The risks are clear: market liquidity may vary once listed, inflation can erode real returns, and corporate bonds remain less traded than government paper.
Yet Safaricom’s balance sheet strength makes default a remote scenario, and the bond’s tax shield boosts its real yield relative to comparable assets.
Bottom Line: A Retail-Friendly Gateway to Sustainable Investing
Safaricom’s green bond is more than a fundraising tool and an open invitation for Kenyans to participate in the country’s sustainability journey while earning competitive, tax-free income. Anyone with KSh 50,000 can apply before December 5, whether through USSD, the online portal, or a broker.

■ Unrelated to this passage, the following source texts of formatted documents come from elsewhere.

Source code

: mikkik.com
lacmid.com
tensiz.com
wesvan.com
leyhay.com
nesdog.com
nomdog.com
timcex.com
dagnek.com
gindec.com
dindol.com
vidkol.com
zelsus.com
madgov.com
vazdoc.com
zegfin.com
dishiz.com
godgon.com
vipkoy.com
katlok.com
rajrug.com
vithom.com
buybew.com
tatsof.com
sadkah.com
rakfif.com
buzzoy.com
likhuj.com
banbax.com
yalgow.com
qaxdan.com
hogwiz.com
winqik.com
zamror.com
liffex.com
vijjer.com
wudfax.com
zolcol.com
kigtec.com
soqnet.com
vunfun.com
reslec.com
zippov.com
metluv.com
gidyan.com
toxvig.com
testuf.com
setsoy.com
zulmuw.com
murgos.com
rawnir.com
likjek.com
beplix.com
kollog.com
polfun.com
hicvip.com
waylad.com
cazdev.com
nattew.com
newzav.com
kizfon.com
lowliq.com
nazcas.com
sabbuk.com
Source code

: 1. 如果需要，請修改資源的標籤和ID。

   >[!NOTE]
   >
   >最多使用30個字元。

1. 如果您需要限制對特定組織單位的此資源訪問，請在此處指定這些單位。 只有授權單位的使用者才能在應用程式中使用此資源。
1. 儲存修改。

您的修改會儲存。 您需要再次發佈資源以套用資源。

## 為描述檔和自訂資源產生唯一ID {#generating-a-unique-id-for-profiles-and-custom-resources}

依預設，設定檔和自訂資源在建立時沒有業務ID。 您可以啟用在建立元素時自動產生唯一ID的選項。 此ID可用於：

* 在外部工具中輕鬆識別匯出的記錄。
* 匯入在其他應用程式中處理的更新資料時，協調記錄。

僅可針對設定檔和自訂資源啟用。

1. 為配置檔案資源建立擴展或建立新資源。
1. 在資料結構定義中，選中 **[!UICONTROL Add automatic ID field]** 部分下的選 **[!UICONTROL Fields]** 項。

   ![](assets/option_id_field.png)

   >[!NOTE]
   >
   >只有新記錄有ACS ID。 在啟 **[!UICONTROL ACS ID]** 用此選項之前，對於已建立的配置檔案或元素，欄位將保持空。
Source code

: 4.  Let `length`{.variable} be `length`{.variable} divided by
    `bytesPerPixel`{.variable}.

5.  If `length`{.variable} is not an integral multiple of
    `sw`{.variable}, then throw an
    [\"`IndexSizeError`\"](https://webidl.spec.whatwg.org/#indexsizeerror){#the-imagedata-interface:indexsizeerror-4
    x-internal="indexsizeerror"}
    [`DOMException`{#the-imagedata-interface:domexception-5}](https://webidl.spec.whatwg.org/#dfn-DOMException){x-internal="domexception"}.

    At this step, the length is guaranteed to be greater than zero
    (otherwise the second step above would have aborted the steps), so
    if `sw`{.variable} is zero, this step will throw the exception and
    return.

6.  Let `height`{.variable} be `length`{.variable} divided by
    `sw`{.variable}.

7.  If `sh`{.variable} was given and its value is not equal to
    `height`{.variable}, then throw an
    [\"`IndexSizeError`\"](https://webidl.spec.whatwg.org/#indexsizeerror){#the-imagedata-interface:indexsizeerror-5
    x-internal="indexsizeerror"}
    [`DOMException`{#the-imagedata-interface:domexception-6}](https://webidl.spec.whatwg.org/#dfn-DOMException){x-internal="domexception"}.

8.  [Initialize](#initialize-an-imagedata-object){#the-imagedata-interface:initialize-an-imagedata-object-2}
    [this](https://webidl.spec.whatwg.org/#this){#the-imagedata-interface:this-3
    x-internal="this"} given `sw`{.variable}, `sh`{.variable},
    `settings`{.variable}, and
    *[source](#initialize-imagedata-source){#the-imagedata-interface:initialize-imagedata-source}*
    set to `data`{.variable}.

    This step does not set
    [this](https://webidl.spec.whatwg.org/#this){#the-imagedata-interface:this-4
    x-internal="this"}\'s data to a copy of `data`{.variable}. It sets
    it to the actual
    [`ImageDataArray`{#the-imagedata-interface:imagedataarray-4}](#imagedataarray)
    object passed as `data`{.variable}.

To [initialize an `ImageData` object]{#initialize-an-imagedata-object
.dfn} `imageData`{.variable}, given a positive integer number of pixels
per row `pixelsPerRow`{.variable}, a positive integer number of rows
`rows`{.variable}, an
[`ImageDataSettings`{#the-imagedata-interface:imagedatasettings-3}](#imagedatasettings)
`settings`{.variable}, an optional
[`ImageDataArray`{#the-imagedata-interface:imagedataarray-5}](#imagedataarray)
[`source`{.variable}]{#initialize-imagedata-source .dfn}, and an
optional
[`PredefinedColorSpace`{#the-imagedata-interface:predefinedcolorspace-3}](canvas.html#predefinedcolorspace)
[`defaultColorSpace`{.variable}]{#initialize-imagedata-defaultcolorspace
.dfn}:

In a market hungry for credible, yield-bearing alternatives, this bond stands out as one of the year’s most accessible and high-impact opportunities. For investors betting on Kenya’s low-carbon future, it may be the easiest entry point yet.
Safaricom’s green bond Overview
Safaricom’s growing interest in sustainable finance has sparked conversations around a potential Safaricom green bond, with investors also eyeing the appeal of a Safaricom tax-free bond should the telco pursue such an option.
As demand for high-quality corporate debt rises, a future Safaricom bond issuance would likely attract strong uptake, especially among income-focused investors monitoring Safaricom bonds rates and the overall Safaricom bonds interest rate environment in Kenya.
Ronnie Paul is a seasoned writer and analyst with a prolific portfolio of over 1,000 published articles, specialising in fintech, cryptocurrency, climate change, and digital finance at Africa Digest News.